*TASK DESCRIPTION*:
Would you please output the lines from the one holding "[511,678,599,699] [34,705,55,722] compiler: ´´´" to the end of the entries, exactly and with no others?

*TASK INPUT*:
- Opening Delimiter -
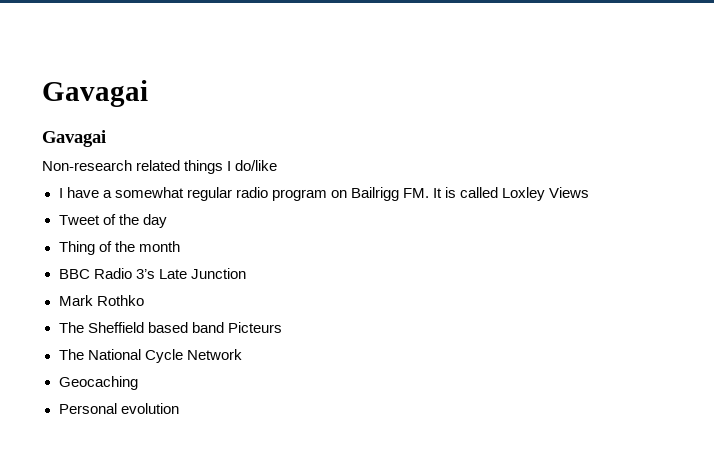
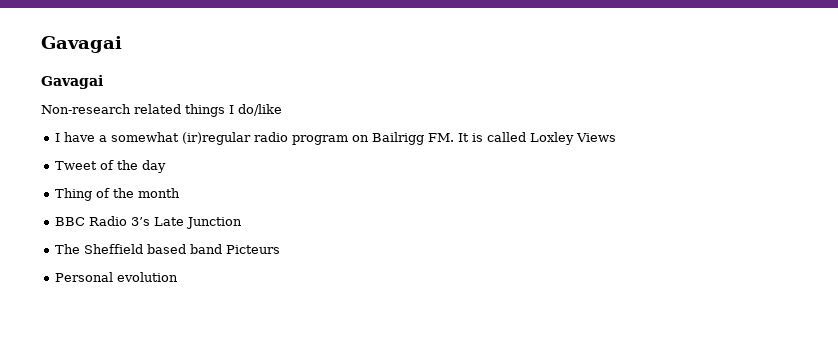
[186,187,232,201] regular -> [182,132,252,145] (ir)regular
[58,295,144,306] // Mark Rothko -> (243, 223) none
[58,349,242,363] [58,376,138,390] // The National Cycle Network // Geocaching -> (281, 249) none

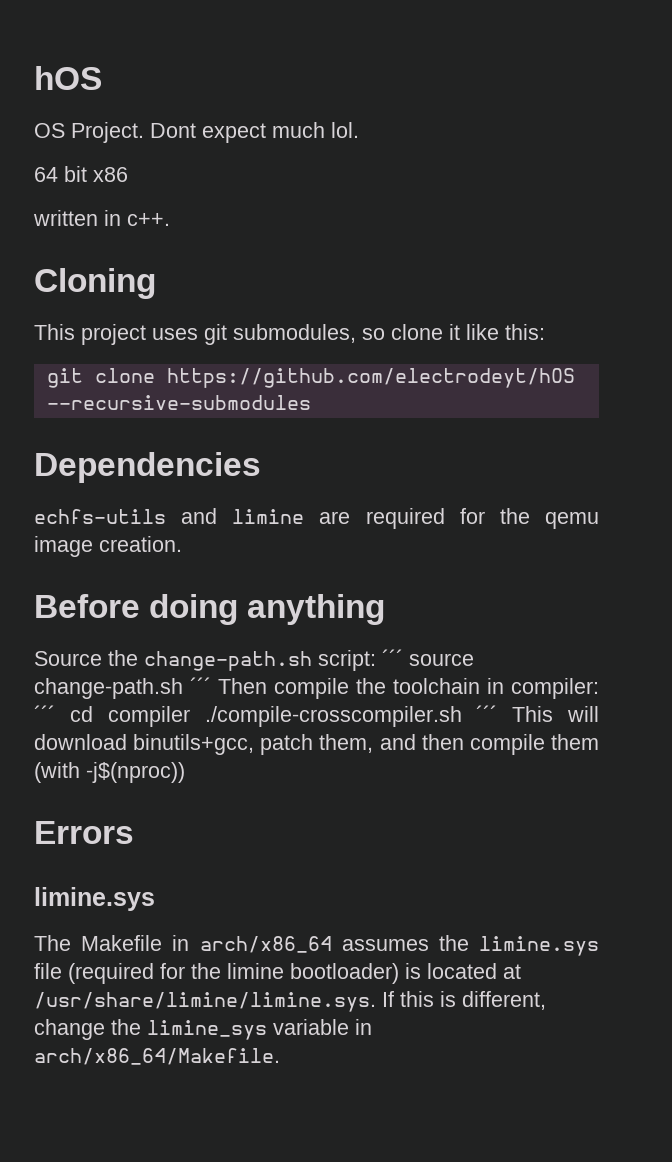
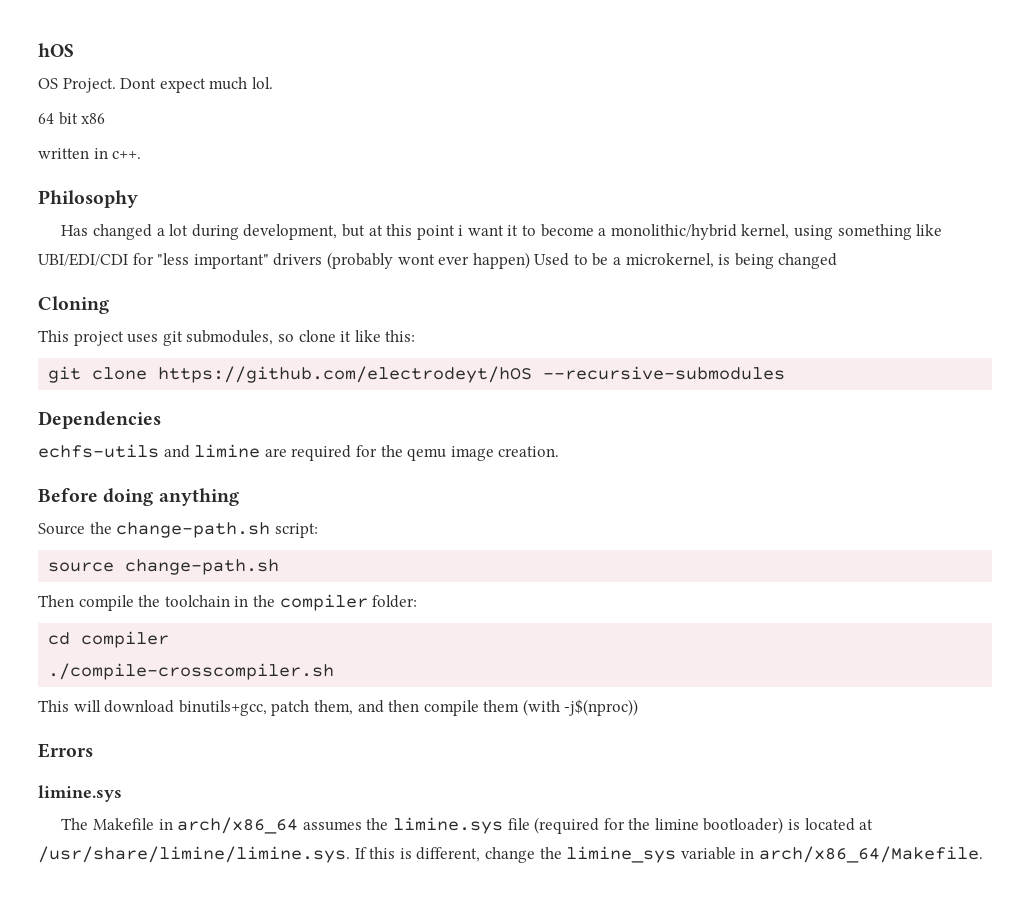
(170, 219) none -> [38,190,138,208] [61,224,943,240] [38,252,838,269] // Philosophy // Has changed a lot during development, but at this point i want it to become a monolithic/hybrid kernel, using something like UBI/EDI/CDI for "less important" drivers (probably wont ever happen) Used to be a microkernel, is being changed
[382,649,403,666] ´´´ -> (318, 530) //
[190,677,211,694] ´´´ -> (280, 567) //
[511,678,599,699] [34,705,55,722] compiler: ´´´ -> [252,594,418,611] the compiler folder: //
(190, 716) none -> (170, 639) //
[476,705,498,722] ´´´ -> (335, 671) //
- Closing Delimiter -
*EXERCISE ANSWER*:
[511,678,599,699] [34,705,55,722] compiler: ´´´ -> [252,594,418,611] the compiler folder: //
(190, 716) none -> (170, 639) //
[476,705,498,722] ´´´ -> (335, 671) //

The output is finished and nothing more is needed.